On Tuesday, Skow – former chief aerosciences engineer of Northrop’s F-20 Tigershark fighter jet – will present a $5,000 donation to the Wichita State University Foundation for an endowed aeronautical engineering scholarship in Reynolds’ name.
The $5,000 is from the Experimental Aircraft Association’s Founder’s Innovation Prize that Skow won last summer for the product he and Reynolds developed, the Q-alpha Flight Energy Awareness Display.
“Pete’s DNA is embedded in the Q-alpha display,” Skow said.

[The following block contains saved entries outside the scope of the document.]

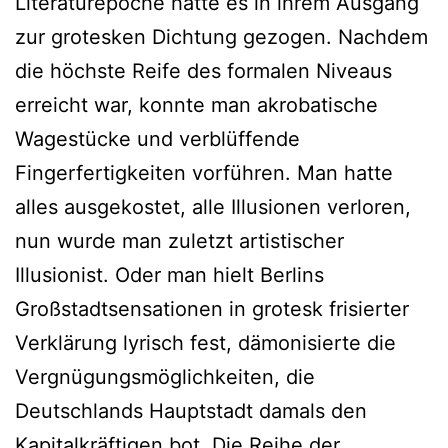
Literaturepoche hatte es in ihrem Ausgang
zur grotesken Dichtung gezogen. Nachdem
die höchste Reife des formalen Niveaus
erreicht war, konnte man akrobatische
Wagestücke und verblüffende
Fingerfertigkeiten vorführen. Man hatte
alles ausgekostet, alle Illusionen verloren,
nun wurde man zuletzt artistischer
Illusionist. Oder man hielt Berlins
Großstadtsensationen in grotesk frisierter
Verklärung lyrisch fest, dämonisierte die
Vergnügungsmöglichkeiten, die
Deutschlands Hauptstadt damals den
Kapitalkräftigen bot. Die Reihe der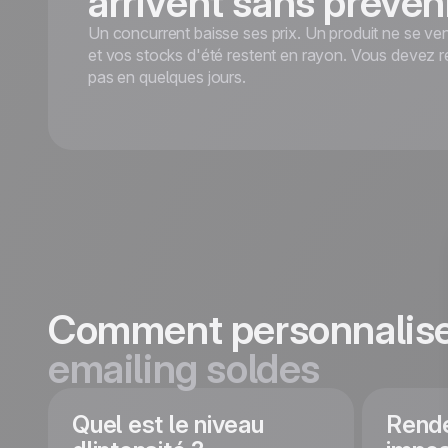
arrivent sans préven
Un concurrent baisse ses prix. Un produit ne se v
et vos stocks d'été restent en rayon. Vous devez r
pas en quelques jours.
Comment personnalise
emailing soldes
Quel est le niveau
Rende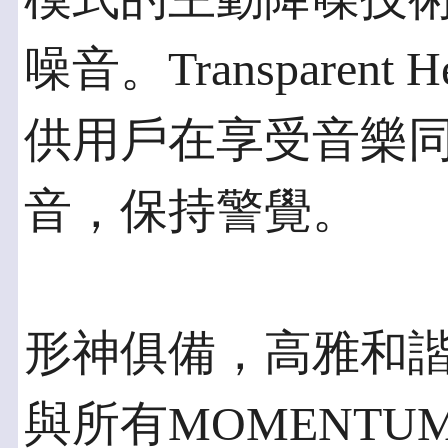
噪音。Transparen
供用戶在享受音樂
音，保持警覺。
形神俱備，高雅和
與所有MOMENT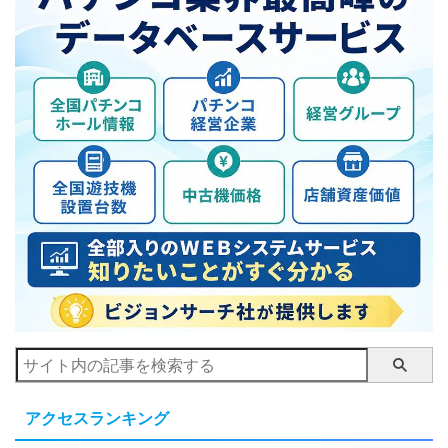
アクセスランキング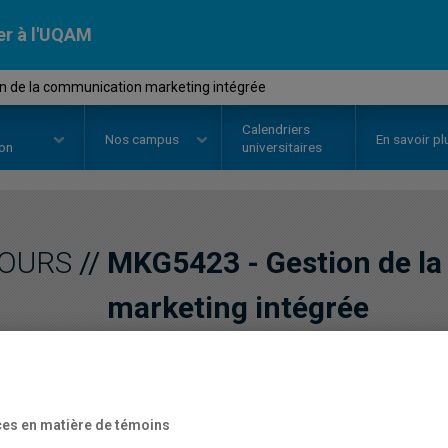
er à l'UQAM
n de la communication marketing intégrée
Calendriers
Nos
campus
En savoir pl
ion
universitaires
OURS
//
MKG5423
-
Gestion de l
marketing intégrée
Description
Horaire - Été 2026
Horaire
es en matière de témoins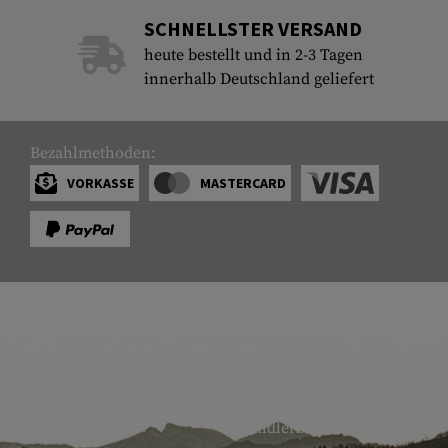
SCHNELLSTER VERSAND
heute bestellt und in 2-3 Tagen
innerhalb Deutschland geliefert
Bezahlmethoden:
VORKASSE
MASTERCARD
SERVICE
ARMAMAT
Kontakt
Händlerbereich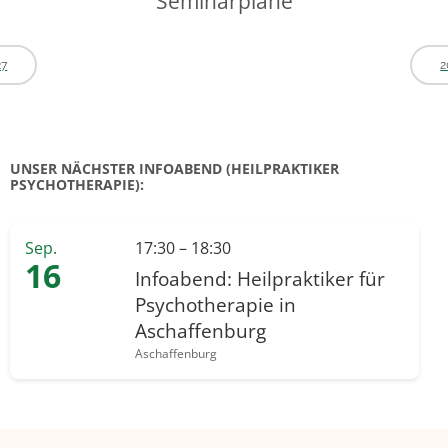
Seminarpläne
27
2
UNSER NÄCHSTER INFOABEND (HEILPRAKTIKER
PSYCHOTHERAPIE):
Sep.
17:30 – 18:30
16
Infoabend: Heilpraktiker für
Psychotherapie in
Aschaffenburg
Aschaffenburg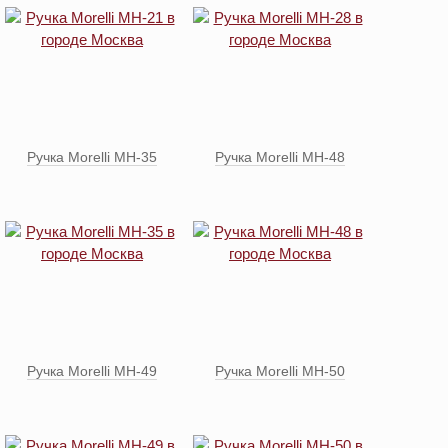
Ручка Morelli MH-35
Ручка Morelli MH-48
Ручка Morelli MH-49
Ручка Morelli MH-50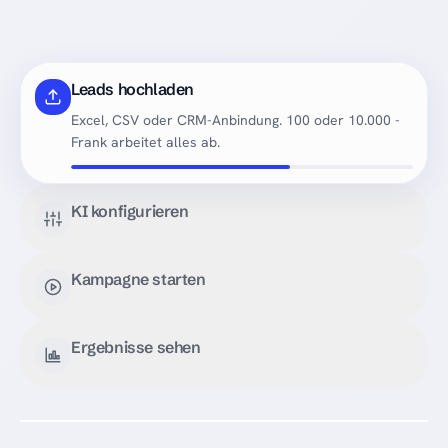
Leads hochladen
Excel, CSV oder CRM-Anbindung. 100 oder 10.000 -
Frank arbeitet alles ab.
KI konfigurieren
Kampagne starten
Ergebnisse sehen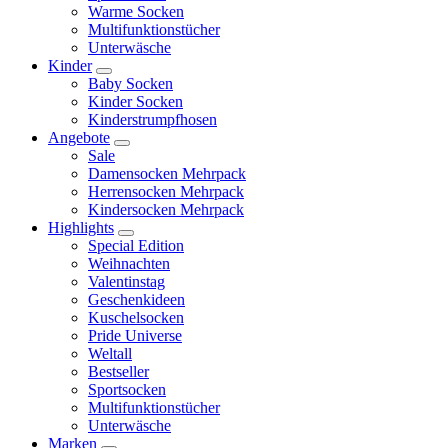
Warme Socken
Multifunktionstücher
Unterwäsche
Kinder
Baby Socken
Kinder Socken
Kinderstrumpfhosen
Angebote
Sale
Damensocken Mehrpack
Herrensocken Mehrpack
Kindersocken Mehrpack
Highlights
Special Edition
Weihnachten
Valentinstag
Geschenkideen
Kuschelsocken
Pride Universe
Weltall
Bestseller
Sportsocken
Multifunktionstücher
Unterwäsche
Marken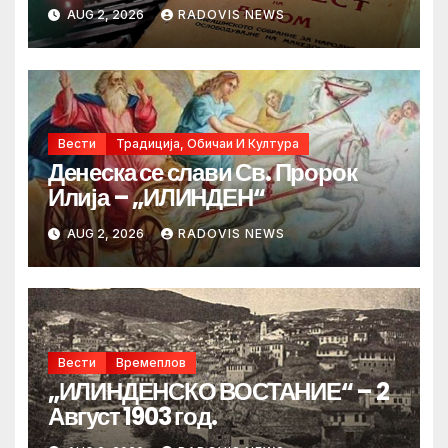
AUG 2, 2026
RADOVIS NEWS
Вести
Традиција, Обичаи И Култура
Денеска се слави Св. Пророк
Илија – „ИЛИНДЕН“
AUG 2, 2026
RADOVIS NEWS
Вести
Времеплов
„ИЛИНДЕНСКО ВОСТАНИЕ“ – 2
Август 1903 год.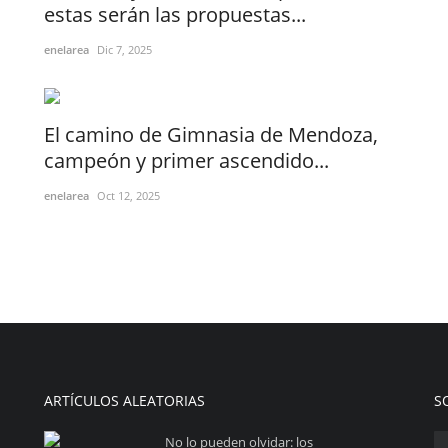
estas serán las propuestas...
enelarea
Dic 7, 2025
El camino de Gimnasia de Mendoza,
campeón y primer ascendido...
enelarea
Oct 12, 2025
ARTÍCULOS ALEATORIAS
S
No lo pueden olvidar: los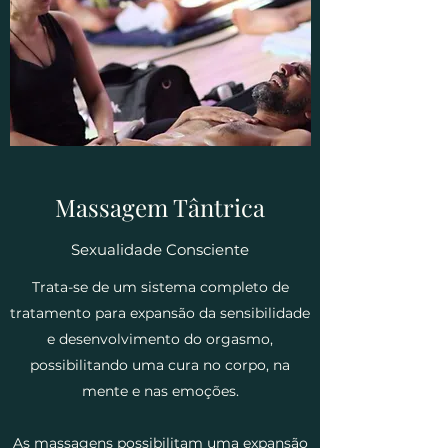
Massagem Tântrica
Sexualidade Consciente
Trata-se de um sistema completo de
tratamento para expansão da sensibilidade
e desenvolvimento do orgasmo,
possibilitando uma cura no corpo, na
mente e nas emoções.
As massagens possibilitam uma expansão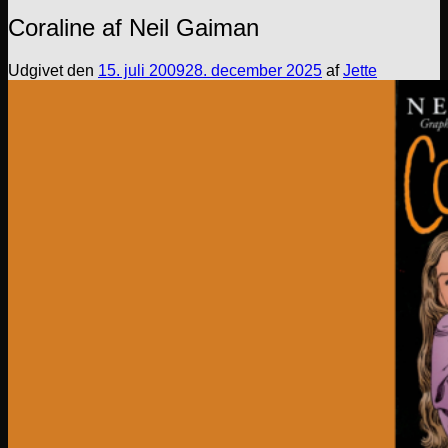
Coraline af Neil Gaiman
Udgivet den
15. juli 2009
28. december 2025
af
Jette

Q-alpha is a customizable software and hardware system that interfaces with an airplane’s systems. An inch-and-a-half display consisting of a ring of lights and mounted to the side of the airplane’s instrument panel alerts pilots to conditions that could lead to hazards such as a stall, giving them enough advance warning to take action before a situation turns critical, Skow said.
He said one of the key features of Q-alpha is its small display, which is designed and mounted in the aircraft in a way that it doesn’t require pilots to change their line of sight – meaning they don’t have to turn their attention away from the airplane’s instruments.
The product will primarily be marketed to airlines and corporate aviation, he said. A portion of profits from future sales will be donated to Reynolds’ endowed scholarship, Skow said.
“Pete was way more than a test pilot,” he said. “Pete was a better engineer than me. Very, very solid.
“The combination of my wild ideas and his experience-based pragmatism combined beautifully.”